[swift-evolution] Large Proposal: Non-Standard Libraries

Kelvin Ma kelvin13ma at gmail.com
Thu Nov 9 02:54:24 CST 2017


i’m not one to applaud everything go does but its extended standard library
seems nice

On Thu, Nov 9, 2017 at 2:24 AM, Nick Keets via swift-evolution <
swift-evolution at swift.org> wrote:

> I think there are two ideas discussed in this thread at the same time. One
> is for a more extended standard library, that is developed and shipped as
> part of the language. This is similar to what Python, Go and other
> languages are doing. The second is for a more wide collection of packages,
> developed by 3rd parties and not included with the language. This is
> similar to npm, PyPI, etc.
>
> If I understood it correctly, the original proposal is about the first
> idea and I don't think an "open market" approach works well for this. As
> for what should be included, I find Go to be a nice example, that could be
> used as a starting point:
>
> https://golang.org/pkg/
>
> To summarize, it includes:
> - archival and compression formats (tar, zip, gzip, ...)
>

will be an open problem to port zlib to Swift, but it’s doable


> - a few data structures
>

lots of incomplete implementations floating around GitHub, none really
stand out because i feel like most people have gotten used to rolling their
own since we still don’t have a Swift equivalent of std::priority_queue. at
this point i just have Queue.swift file lying around that I copy and paste
whenever i need it. which is bad.


> - cryptographic functions (including hashes and random numbers)
>

This is being talked about right now, mostly about random number
generation, less on cryptography since it’s really easy to mess that up


> - sqlite and basic database drivers support
> - various data encodings (CSV, XML, JSON, ...)
>

I have an Linux-compatible XML library
<https://github.com/kelvin13/swiftxml> in progress, last I remember the
Foundation class didn’t work on Linux


> - some stuff used internally by the go tools (AST trees, debugging symbols)
> - basic graphics and image support
>

i maintain a Swift PNG codec <https://github.com/kelvin13/maxpng>, and am
developing a pure Swift JPEG codec <https://github.com/kelvin13/jpeg>


> - basic text and HTML templates
>

could really use these, don’t know of any cross-platform Swift libraries
for these


> - math and bignums
>

peep https://github.com/attaswift/BigInt and
https://github.com/xwu/NumericAnnex


> - networking and HTTP support (client and server)
>

isn’t there a server working group?


> - OS support (including path handling, command line flags etc)
>

YES. currently working on a new URI type <https://github.com/kelvin13/url>
to replace the Foundation one which is really just a wrapper around NSURL
which is in turn a wrapper around CFURL. which is bad.


> - Miscellanous stuff like dates, unicode, IO, string parsing, testing, etc.
>

yes


> Go considers all these packages part of the language and offers source
> compatibility guarantees for all of them.
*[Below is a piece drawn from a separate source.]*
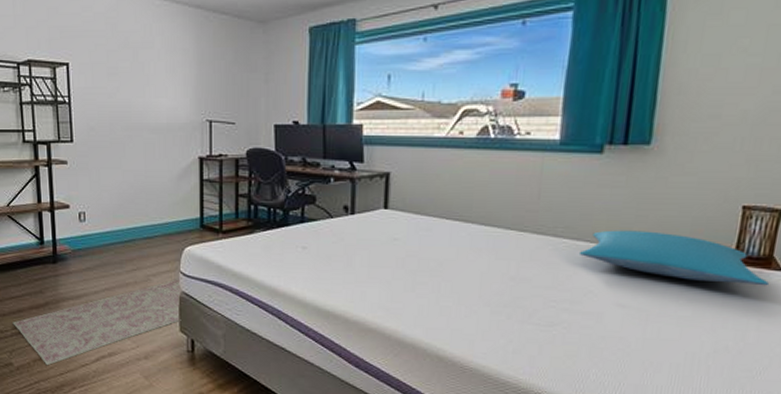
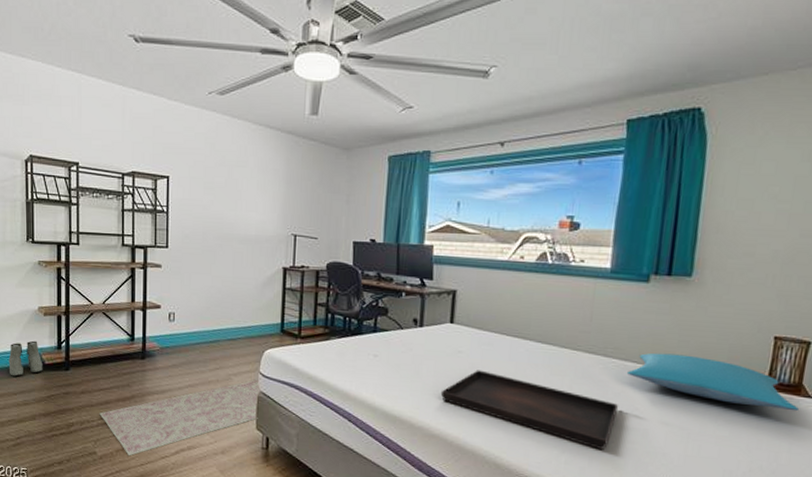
serving tray: none [376,258,571,336] -> present [440,370,619,450]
I find the availability of these
> packages and the fact that they are developed and maintained by the Go core
> team to be very powerful.
>
> We can debate what should be included and if these should be separate
> modules or not, but I think the key insight here is that they are a curated
> list of useful libraries that are developed and maintained together with
> the language.
>
>
> On Wed, Nov 8, 2017 at 9:37 PM, Ted Kremenek via swift-evolution <
> swift-evolution at swift.org> wrote:
>
>>
>>
>> On Nov 8, 2017, at 4:54 AM, Karl Wagner <razielim at gmail.com> wrote:
>>
>> On Nov 7, 2017, at 1:58 PM, Ted Kremenek via swift-evolution <
>> swift-evolution at swift.org> wrote:
>>
>> FWIW, Ben Cohen and I have been talking about possibly using Swift
>> packages as a way to seed out experimental ideas for extensions to the
>> Standard Library.  This would allow ideas to be trialed by real usage (a
>> complaint I’ve seen about some changes we’ve made to Swift in the past).
>> Users could build things on top of those libraries, knowing they are
>> available as packages, and if an API “graduates” to being part of the
>> Standard Library the user can then depend upon it being available there.
>> If it never graduates, however, the package remains around.
>>
>>
>> Yeah this is exactly the problem that the package manager is there to
>> solve, right? It’s supposed to make it ridiculously easy to integrate
>> libraries and manage your dependencies.
>>
>> The problem is that most people writing Swift code every day are doing it
>> to make graphical applications on iOS/macOS. SwiftPM doesn’t support those,
>> so if I want to test a library, it’s just a one-off thing that I play with
>> in a Playground.
>>
>>
>> I think that the best thing we could do to encourage people to write, use
>> and contribute to public libraries would be to improve the package manager.
>> SwiftPM is still basically a toy (or an interesting curiosity), until it
>> can actually be used in the projects most Swift devs get paid to work on
>> every day. Talking about it supporting a community is way premature; it’s
>> not even close to ready to taking on that responsibility, IMO.
>>
>>
>> I agree that the tooling support around SwiftPM is not sufficiently
>> advanced yet to support this for everybody.  Further, I don’t think there
>> would be a need to preclude other ways to share libraries for this purpose,
>> even if the SwiftPM tooling support was more mature.
>>
>> The primary point I wanted to make was more about the model itself.  I’d
>> prefer the community grow up a set of libraries that trialed and used
>> before focusing on prematurely baking them into the core Swift distribution.